▶ [Material provided]:
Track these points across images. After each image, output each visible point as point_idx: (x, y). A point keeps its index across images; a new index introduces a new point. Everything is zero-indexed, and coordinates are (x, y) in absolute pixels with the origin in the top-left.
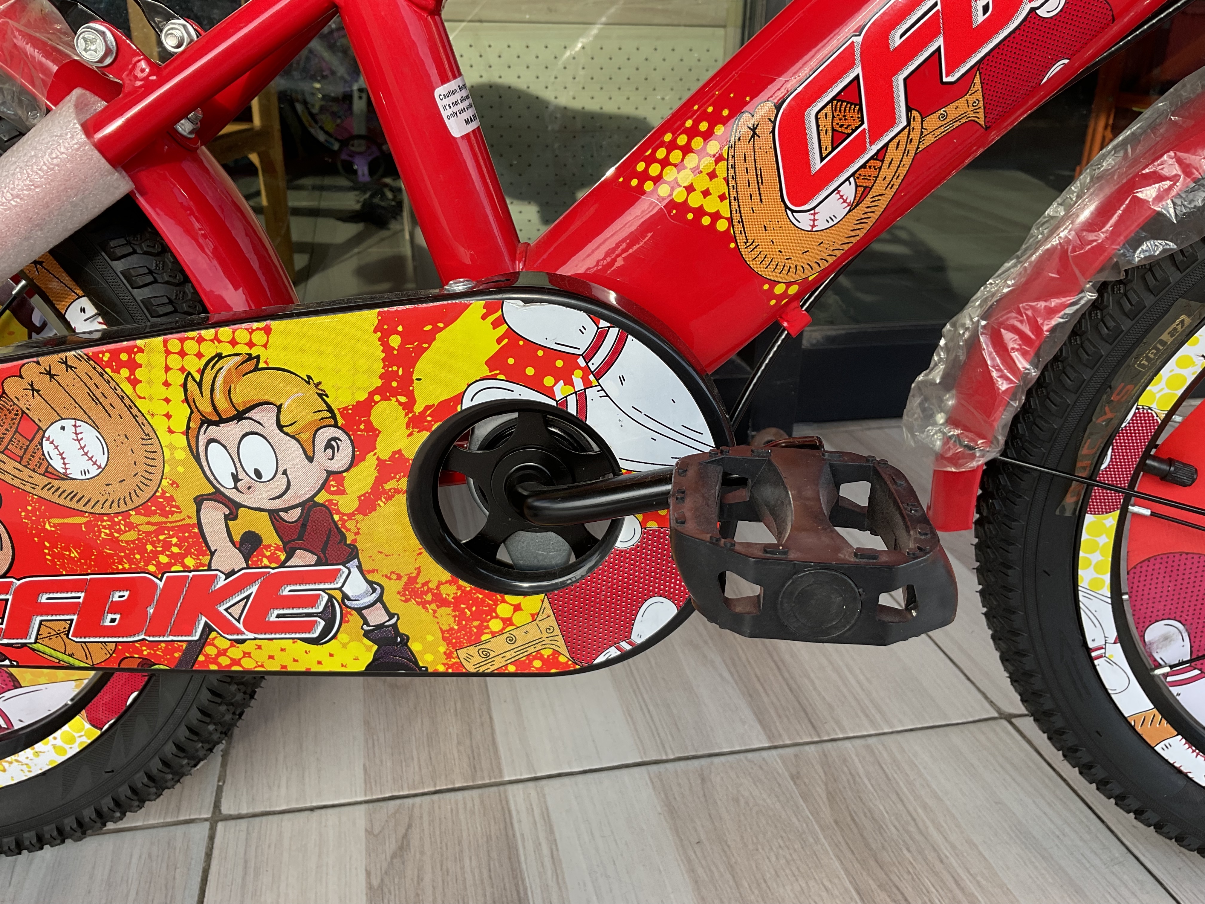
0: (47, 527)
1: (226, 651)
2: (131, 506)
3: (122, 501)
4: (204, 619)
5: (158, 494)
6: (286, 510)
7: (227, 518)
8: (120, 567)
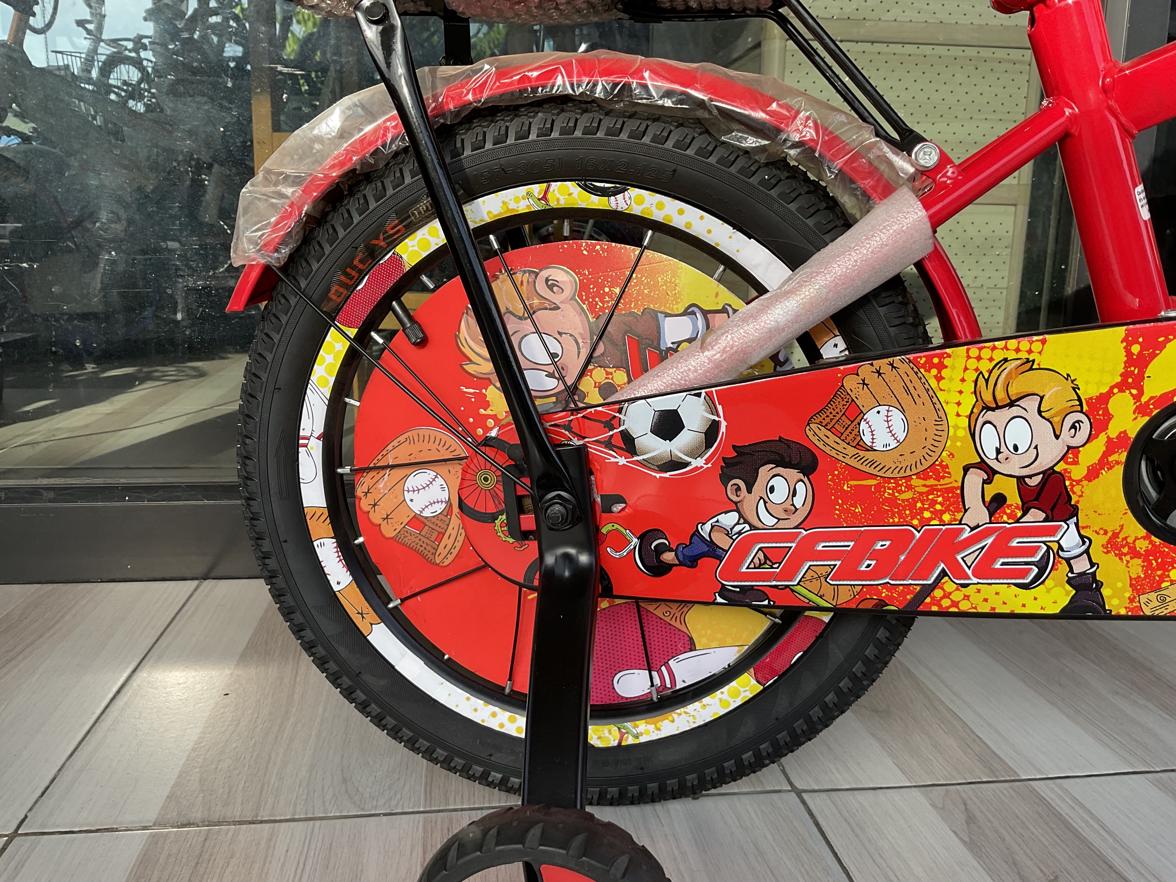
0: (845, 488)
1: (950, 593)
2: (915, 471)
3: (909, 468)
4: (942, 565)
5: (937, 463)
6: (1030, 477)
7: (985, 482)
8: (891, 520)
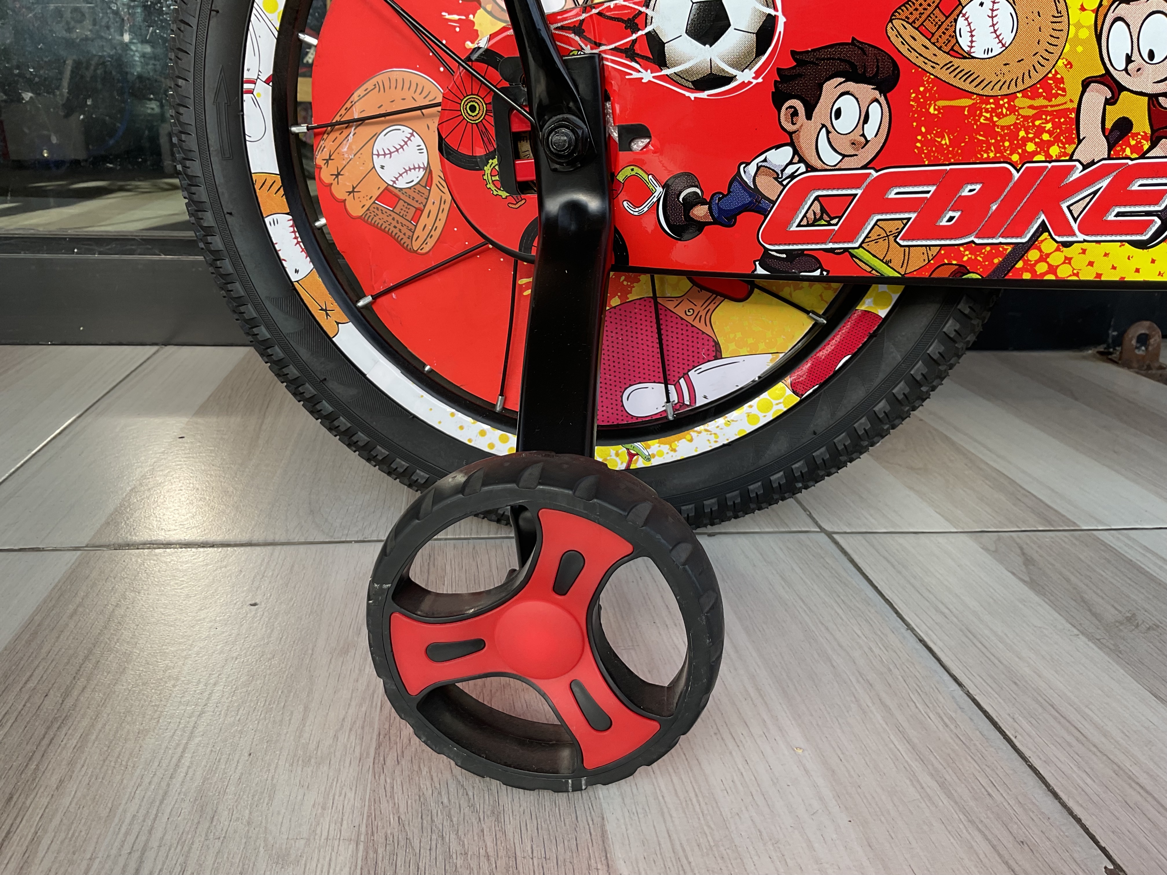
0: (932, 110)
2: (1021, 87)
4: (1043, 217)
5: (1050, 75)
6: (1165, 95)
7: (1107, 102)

▶ [Work to be completed]:
Copy every line of the records above verbatim, leaving out the pictures.

▶ [Solution to the problem]:
Track these points across images. After each image, output each visible point as point_idx: (x, y). A point keeps its index across images; a new index introduces a new point. Everything is zero-indexed, and coordinates are (x, y) in absolute pixels with the origin in the top-left.
0: (47, 527)
1: (226, 651)
2: (131, 506)
3: (122, 501)
4: (204, 619)
5: (158, 494)
6: (286, 510)
7: (227, 518)
8: (120, 567)
0: (845, 488)
1: (950, 593)
2: (915, 471)
3: (909, 468)
4: (942, 565)
5: (937, 463)
6: (1030, 477)
7: (985, 482)
8: (891, 520)
0: (932, 110)
2: (1021, 87)
4: (1043, 217)
5: (1050, 75)
6: (1165, 95)
7: (1107, 102)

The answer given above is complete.